**Exercise goal:** Please transcribe all of the material below word for word, leaving out the pictures.

Data excerpts
__________________________________________________

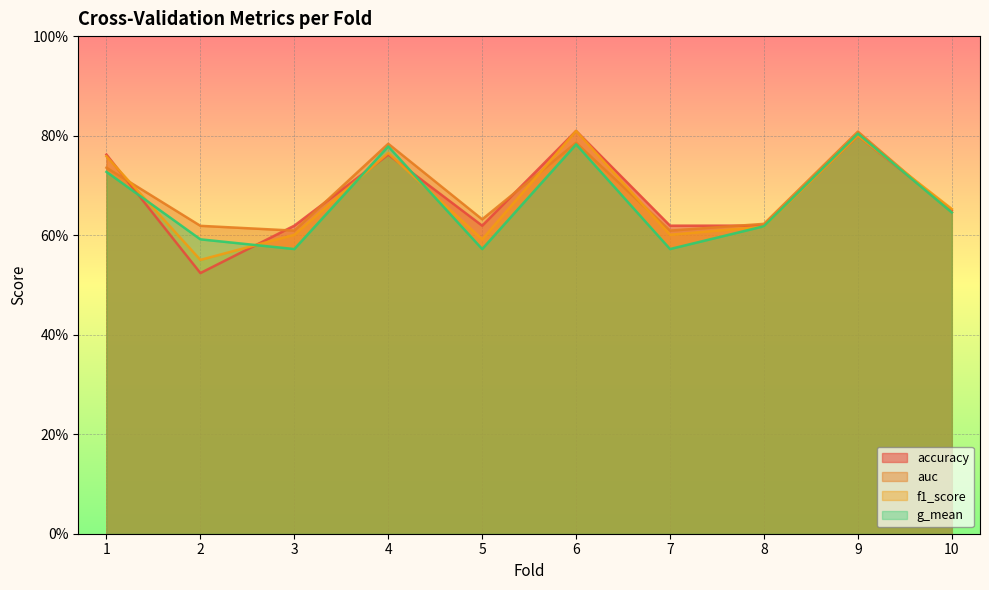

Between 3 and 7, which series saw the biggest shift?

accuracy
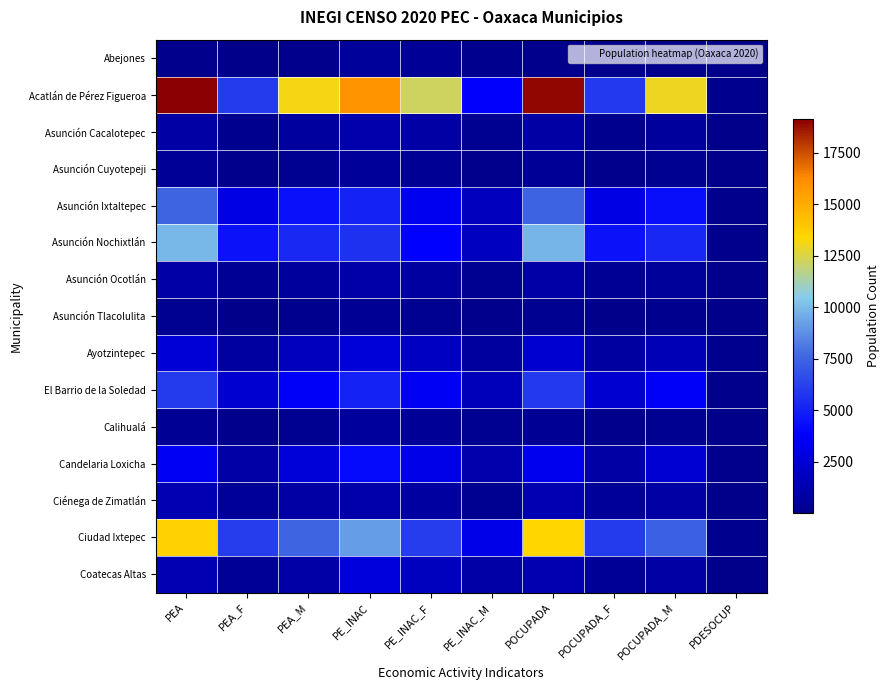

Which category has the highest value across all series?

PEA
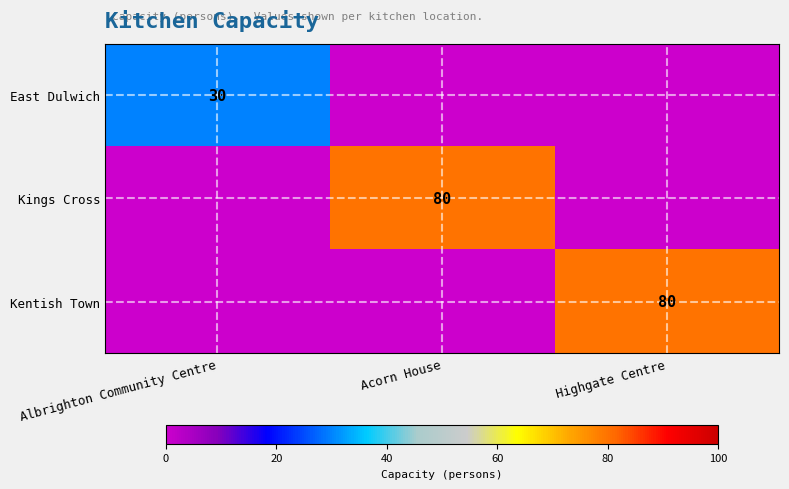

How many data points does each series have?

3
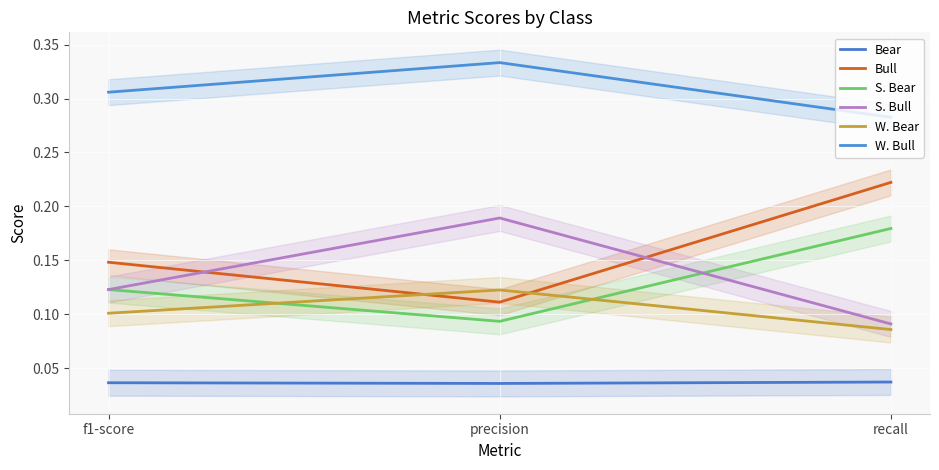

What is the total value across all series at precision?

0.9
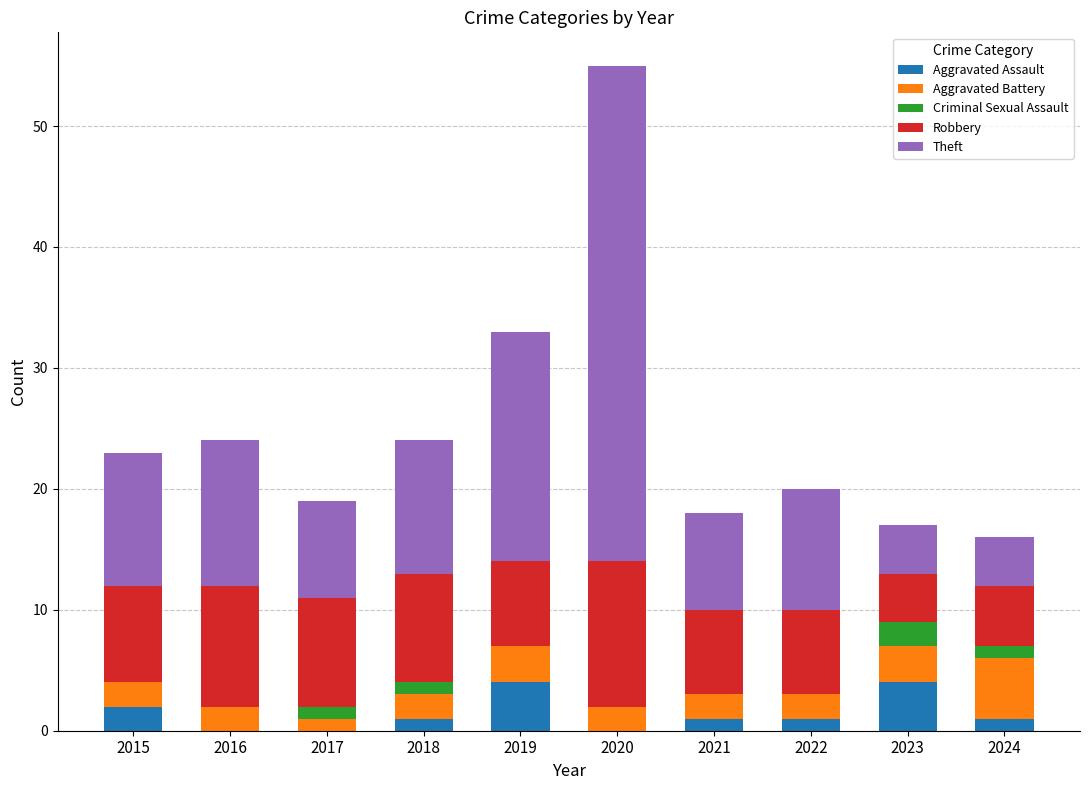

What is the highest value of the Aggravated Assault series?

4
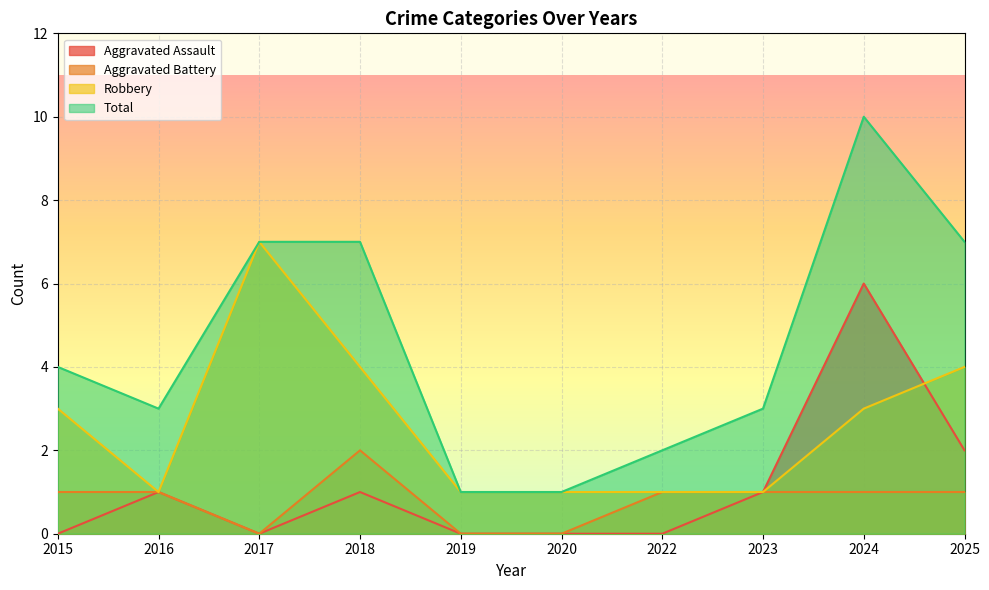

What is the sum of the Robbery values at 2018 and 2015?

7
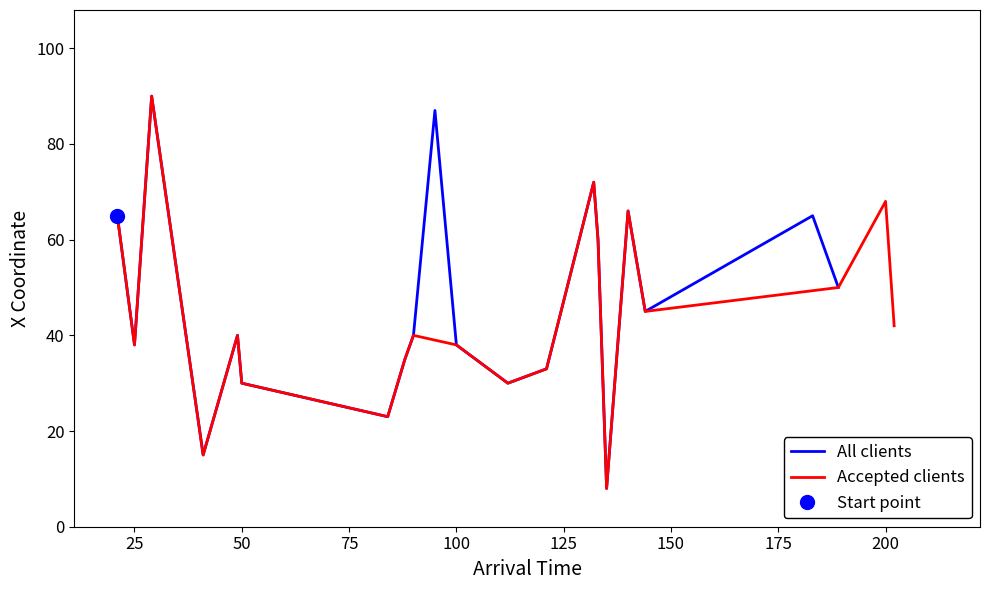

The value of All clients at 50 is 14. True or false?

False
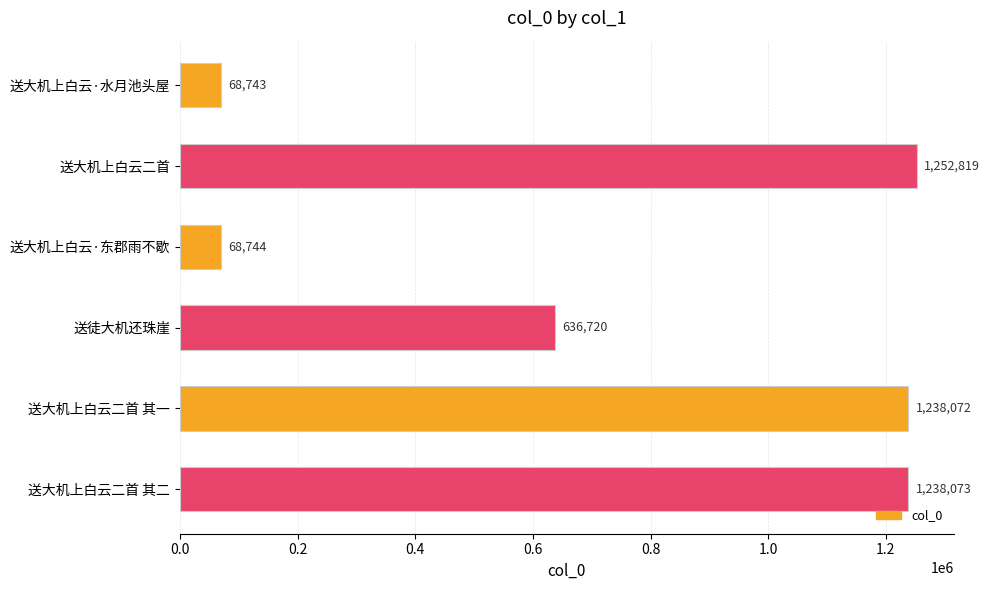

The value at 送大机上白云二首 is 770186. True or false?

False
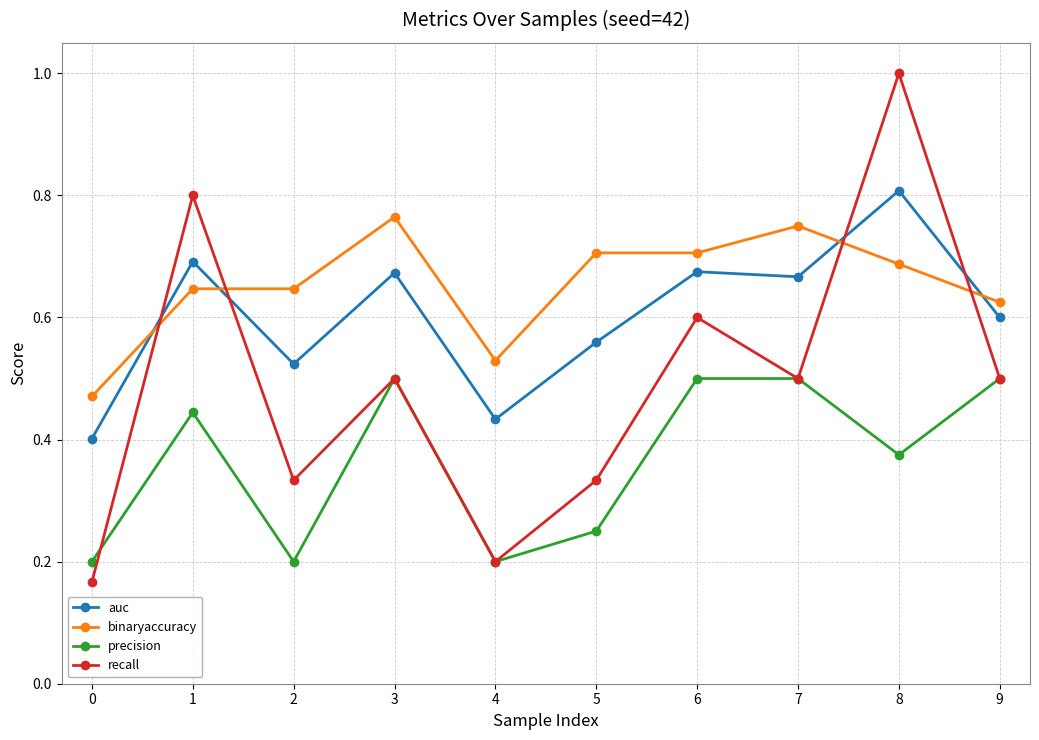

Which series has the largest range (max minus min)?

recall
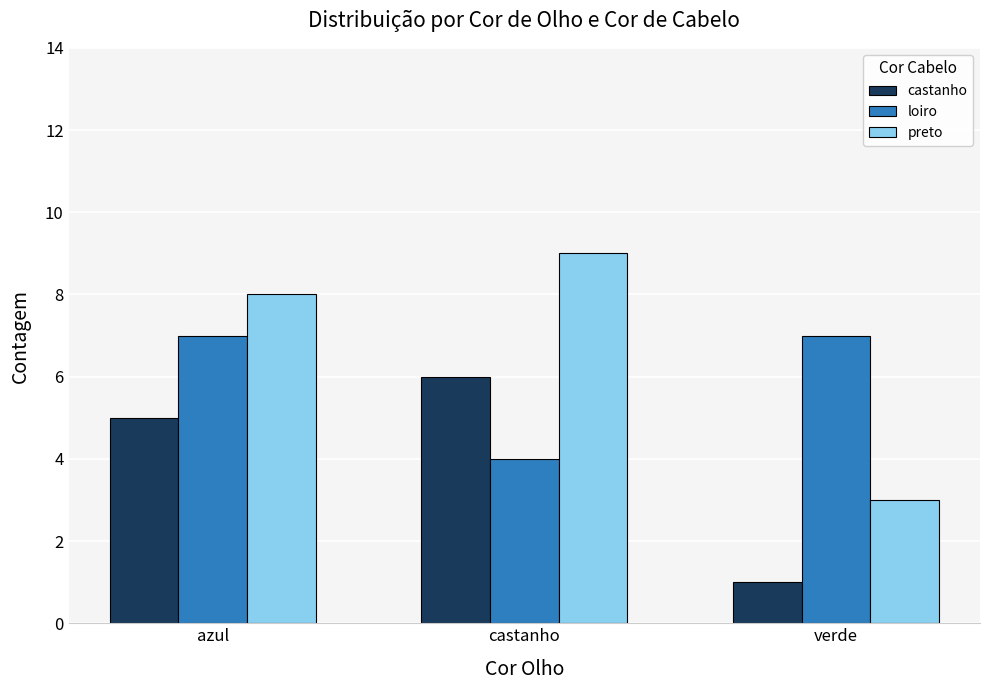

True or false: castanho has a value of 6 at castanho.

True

__________________________________________________

**Answer for this exercise:**
Between 3 and 7, which series saw the biggest shift?

accuracy

Which category has the highest value across all series?

PEA

How many data points does each series have?

3

What is the total value across all series at precision?

0.9

What is the highest value of the Aggravated Assault series?

4

What is the sum of the Robbery values at 2018 and 2015?

7

The value of All clients at 50 is 14. True or false?

False

The value at 送大机上白云二首 is 770186. True or false?

False

Which series has the largest range (max minus min)?

recall

True or false: castanho has a value of 6 at castanho.

True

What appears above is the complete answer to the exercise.